Rule 3: Engage today’s talent. “Who goes with us on our business journey?”  Leaders who are talent managers know how to engage others to get immediate results by identifying the required skills and drawing the right talent close: communicating well, ensuring resources and a positive environment, and connecting the individual to the mission.  Talent managers generate intense personal, professional, and organizational loyalty.  In tough economic times, leaders also remove poor performers, demand productivity, and communicate even more clearly to those who stay what they must do to survive. 

In tough times:  Be willing to make difficult people decisions quickly and fairly.  Communicate to those who stay their importance to your firm.  Continue to be open to outstanding new talent who might help you go forward.

Rule 4: Build the next generation.
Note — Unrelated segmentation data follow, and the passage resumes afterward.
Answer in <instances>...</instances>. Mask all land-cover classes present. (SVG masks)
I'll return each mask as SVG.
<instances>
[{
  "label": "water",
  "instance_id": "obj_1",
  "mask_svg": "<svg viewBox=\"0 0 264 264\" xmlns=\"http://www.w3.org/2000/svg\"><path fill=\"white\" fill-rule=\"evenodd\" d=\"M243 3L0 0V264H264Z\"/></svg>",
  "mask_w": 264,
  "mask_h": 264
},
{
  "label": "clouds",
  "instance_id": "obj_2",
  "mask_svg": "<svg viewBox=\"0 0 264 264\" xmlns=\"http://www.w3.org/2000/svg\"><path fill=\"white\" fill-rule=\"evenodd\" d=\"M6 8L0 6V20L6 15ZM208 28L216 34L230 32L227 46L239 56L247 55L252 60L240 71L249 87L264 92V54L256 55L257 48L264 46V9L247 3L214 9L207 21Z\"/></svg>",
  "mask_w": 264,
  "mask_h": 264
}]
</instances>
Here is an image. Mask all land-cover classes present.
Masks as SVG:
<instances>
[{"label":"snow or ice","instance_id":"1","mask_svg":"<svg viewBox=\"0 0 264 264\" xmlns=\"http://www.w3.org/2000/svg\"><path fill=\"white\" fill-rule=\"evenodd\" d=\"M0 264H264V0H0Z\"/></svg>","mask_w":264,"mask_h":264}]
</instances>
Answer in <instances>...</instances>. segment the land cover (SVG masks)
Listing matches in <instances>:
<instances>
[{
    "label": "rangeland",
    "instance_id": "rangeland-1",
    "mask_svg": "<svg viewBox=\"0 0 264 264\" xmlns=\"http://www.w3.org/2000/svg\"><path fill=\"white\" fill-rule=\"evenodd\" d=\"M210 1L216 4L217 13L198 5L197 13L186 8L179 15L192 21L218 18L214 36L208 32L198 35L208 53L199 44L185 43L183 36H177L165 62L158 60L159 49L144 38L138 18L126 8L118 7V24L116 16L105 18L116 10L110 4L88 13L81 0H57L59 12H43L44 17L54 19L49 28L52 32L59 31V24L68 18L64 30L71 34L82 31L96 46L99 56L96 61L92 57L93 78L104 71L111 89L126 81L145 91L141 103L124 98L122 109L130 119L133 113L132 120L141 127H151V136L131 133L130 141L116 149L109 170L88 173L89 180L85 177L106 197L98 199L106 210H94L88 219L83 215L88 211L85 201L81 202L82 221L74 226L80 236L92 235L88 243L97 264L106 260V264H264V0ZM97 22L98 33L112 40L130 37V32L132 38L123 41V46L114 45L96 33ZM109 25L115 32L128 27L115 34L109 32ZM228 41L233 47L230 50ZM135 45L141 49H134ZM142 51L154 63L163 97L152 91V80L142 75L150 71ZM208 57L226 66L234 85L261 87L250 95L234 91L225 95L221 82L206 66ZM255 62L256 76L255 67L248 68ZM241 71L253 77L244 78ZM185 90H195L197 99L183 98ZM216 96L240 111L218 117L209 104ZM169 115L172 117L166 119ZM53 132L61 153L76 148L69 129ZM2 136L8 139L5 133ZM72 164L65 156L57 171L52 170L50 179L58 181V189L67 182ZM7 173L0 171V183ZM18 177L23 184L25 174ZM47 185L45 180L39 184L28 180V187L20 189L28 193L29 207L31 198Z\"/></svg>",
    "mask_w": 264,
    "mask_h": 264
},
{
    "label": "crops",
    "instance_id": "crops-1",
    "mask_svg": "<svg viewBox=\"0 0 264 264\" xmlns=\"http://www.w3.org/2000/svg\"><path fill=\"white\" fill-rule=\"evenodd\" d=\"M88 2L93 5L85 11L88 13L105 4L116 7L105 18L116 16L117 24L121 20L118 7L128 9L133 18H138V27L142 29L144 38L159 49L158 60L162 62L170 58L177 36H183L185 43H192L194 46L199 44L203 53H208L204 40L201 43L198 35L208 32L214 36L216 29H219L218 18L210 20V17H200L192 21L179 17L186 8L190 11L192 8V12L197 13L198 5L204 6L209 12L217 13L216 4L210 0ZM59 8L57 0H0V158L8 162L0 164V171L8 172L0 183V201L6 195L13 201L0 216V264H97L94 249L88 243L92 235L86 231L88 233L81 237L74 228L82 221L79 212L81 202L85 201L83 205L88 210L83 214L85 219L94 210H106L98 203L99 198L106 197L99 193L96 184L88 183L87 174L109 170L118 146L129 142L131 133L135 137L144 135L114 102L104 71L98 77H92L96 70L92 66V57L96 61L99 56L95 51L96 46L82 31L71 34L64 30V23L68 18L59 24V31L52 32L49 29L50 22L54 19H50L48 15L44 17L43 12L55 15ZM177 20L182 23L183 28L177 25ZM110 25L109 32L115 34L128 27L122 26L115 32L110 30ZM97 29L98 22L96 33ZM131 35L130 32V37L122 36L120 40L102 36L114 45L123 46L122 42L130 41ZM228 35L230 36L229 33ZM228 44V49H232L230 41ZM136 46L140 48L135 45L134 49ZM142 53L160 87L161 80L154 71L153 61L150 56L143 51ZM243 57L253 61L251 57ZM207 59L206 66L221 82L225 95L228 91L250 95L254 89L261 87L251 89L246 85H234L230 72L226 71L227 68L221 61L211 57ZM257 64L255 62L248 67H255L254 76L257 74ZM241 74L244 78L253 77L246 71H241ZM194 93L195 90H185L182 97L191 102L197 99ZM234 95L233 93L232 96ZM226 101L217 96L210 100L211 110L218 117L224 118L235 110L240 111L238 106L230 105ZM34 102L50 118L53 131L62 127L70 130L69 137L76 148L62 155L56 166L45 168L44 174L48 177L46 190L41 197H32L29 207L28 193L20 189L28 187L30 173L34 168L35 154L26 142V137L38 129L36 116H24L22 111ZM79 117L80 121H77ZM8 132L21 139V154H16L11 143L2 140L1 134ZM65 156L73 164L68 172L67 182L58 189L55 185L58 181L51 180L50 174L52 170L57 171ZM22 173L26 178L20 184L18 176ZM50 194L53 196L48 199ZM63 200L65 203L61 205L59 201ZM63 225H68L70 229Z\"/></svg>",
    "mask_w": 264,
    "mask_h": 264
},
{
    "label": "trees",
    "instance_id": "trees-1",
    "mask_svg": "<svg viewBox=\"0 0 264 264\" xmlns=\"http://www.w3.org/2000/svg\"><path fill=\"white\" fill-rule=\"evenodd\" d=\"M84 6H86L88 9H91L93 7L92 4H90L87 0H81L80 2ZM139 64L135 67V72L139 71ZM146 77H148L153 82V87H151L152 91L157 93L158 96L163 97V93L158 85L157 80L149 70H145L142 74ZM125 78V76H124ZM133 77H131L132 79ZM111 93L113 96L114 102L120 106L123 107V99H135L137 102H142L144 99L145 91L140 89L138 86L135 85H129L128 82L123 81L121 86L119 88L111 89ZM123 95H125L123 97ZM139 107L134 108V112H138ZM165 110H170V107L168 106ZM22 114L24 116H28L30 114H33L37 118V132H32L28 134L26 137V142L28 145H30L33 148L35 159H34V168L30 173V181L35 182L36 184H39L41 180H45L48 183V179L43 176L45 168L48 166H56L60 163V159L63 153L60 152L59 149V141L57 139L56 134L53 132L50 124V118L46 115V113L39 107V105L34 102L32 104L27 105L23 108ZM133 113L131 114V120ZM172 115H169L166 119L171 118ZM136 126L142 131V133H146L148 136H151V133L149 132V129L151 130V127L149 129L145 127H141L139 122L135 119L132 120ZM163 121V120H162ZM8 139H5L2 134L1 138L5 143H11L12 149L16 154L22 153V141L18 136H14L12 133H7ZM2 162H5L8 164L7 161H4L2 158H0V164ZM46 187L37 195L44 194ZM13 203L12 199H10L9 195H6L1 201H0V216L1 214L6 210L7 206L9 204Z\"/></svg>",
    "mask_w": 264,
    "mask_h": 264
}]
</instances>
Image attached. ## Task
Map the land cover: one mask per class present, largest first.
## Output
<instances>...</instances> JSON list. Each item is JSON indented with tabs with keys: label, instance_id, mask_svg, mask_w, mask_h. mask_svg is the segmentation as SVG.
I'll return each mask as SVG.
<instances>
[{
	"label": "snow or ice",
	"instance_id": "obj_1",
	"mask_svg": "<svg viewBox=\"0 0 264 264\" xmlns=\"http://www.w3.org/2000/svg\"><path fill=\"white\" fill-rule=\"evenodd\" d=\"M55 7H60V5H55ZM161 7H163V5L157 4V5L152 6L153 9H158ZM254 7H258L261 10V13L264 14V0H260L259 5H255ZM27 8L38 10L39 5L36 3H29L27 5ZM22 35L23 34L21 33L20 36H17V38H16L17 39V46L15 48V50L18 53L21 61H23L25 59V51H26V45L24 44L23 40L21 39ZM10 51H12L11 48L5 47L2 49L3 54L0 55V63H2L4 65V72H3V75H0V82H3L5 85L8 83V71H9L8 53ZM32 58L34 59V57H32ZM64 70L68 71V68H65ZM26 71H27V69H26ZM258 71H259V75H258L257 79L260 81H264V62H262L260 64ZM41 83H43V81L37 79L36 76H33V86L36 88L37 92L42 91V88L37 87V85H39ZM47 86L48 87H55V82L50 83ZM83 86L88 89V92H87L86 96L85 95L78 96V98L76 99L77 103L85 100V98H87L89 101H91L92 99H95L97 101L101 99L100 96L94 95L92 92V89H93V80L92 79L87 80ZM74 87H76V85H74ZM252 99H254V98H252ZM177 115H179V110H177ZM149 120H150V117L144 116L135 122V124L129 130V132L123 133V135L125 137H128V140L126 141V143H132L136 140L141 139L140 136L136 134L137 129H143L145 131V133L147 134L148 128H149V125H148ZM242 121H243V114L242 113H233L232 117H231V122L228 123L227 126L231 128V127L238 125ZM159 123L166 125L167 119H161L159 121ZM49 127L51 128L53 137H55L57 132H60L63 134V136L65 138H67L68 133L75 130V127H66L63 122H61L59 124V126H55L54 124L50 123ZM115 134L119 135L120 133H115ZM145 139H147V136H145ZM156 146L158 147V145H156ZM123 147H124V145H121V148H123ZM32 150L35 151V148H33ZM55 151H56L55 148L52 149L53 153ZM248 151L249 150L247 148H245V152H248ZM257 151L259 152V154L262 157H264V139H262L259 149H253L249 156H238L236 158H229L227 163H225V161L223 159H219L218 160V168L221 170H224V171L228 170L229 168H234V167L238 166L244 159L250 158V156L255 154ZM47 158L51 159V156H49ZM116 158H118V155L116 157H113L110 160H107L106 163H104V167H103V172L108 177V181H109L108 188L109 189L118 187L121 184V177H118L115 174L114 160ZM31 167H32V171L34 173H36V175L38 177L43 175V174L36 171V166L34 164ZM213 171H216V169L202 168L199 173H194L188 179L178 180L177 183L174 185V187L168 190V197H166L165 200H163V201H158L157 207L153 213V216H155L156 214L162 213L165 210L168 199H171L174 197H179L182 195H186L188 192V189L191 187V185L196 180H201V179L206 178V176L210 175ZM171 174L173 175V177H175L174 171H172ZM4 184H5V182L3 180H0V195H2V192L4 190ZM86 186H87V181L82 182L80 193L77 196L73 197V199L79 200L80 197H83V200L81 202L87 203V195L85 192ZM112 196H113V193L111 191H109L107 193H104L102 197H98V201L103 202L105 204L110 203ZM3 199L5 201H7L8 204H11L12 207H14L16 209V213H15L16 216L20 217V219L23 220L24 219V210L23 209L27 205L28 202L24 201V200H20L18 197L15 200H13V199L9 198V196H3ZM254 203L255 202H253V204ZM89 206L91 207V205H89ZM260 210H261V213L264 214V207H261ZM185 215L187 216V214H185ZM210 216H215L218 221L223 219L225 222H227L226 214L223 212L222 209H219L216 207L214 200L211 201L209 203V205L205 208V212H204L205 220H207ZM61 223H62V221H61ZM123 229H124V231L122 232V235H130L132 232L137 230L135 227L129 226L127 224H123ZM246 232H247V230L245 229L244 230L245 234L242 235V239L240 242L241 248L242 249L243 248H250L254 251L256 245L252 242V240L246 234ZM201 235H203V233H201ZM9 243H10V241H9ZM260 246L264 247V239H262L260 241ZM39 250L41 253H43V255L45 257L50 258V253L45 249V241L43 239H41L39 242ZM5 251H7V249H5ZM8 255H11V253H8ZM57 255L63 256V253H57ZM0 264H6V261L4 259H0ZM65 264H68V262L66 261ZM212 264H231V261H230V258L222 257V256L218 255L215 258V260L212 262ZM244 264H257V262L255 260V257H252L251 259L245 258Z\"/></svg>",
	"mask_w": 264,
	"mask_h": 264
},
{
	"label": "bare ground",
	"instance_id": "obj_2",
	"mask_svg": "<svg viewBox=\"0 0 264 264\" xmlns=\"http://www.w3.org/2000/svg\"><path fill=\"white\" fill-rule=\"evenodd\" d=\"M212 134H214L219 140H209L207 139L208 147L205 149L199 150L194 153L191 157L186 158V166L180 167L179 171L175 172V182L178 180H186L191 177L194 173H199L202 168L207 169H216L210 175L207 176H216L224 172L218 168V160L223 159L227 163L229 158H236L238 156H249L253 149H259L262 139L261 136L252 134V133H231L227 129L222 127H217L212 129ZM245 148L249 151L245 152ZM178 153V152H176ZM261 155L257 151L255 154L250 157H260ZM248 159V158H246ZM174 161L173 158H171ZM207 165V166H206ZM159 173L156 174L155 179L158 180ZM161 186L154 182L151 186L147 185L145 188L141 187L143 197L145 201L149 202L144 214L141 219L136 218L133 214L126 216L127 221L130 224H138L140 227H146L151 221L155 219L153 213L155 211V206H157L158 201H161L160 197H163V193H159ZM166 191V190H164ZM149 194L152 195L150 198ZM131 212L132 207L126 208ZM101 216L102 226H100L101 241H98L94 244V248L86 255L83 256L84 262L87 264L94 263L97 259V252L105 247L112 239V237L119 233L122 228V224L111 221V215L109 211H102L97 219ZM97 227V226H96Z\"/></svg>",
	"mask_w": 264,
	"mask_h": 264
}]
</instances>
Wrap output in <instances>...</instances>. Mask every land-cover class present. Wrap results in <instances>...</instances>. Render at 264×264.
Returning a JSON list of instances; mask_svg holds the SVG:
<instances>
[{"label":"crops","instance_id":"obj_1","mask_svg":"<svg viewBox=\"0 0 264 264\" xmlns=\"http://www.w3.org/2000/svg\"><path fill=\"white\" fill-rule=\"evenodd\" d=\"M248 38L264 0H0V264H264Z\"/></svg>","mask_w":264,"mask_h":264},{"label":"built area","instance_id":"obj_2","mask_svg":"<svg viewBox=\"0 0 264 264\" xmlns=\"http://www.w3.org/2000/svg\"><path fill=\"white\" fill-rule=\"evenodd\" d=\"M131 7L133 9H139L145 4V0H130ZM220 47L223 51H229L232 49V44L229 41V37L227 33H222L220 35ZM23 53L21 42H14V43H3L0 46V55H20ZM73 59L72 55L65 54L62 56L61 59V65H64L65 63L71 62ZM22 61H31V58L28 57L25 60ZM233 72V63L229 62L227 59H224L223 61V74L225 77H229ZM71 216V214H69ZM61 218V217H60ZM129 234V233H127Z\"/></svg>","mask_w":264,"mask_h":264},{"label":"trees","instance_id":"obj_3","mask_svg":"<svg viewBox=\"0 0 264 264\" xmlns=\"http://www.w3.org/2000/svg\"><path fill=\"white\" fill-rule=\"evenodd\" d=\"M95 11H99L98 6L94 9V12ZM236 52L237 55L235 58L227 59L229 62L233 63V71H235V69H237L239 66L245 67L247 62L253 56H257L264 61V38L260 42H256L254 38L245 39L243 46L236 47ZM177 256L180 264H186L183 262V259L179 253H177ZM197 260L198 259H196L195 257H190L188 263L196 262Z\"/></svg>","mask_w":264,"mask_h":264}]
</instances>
These leaders answer the question: “Who is our next generation?”  Human capital developers install the longer-term competencies for future strategic success.  Just as good parents invest in helping their children succeed, human capital developers help future leaders be successful.  These leaders build a workforce plan focused on future talent, develop that talent, and help the most valued employees see their future careers within the company.  While hard economic times tempt leaders to delay investing in the future, leaders in tough economic times jump on the opportunity to secure the new talent whom the times have made accessible.

In tough times:  Make sure that the people who are key to the organization’s future see how they will fit into its success, and what they need to learn and do to make that happen.  Build a workforce plan consistent with your strategy.

Rule 5: Invest in yourself.  At the heart of the Leadership Code – literally and figuratively – is Personal Proficiency.  Effective leaders cannot be reduced to what they know and do.  Who they are as human beings has everything to do with how much they can accomplish with and through other people.  Leaders continuously learn, particularly about their passions.  They bring out the best in others because of their own integrity and trustworthiness.  In tough economic times, these leaders are calm in crisis, confident in uncertainty, and grounded in fundamental principles and values instead of quick fixes.

In tough times:  Do what you need to do for yourself to bring your best self forward.  Be in front of your employees.  Be confident and candid as you build your credibility.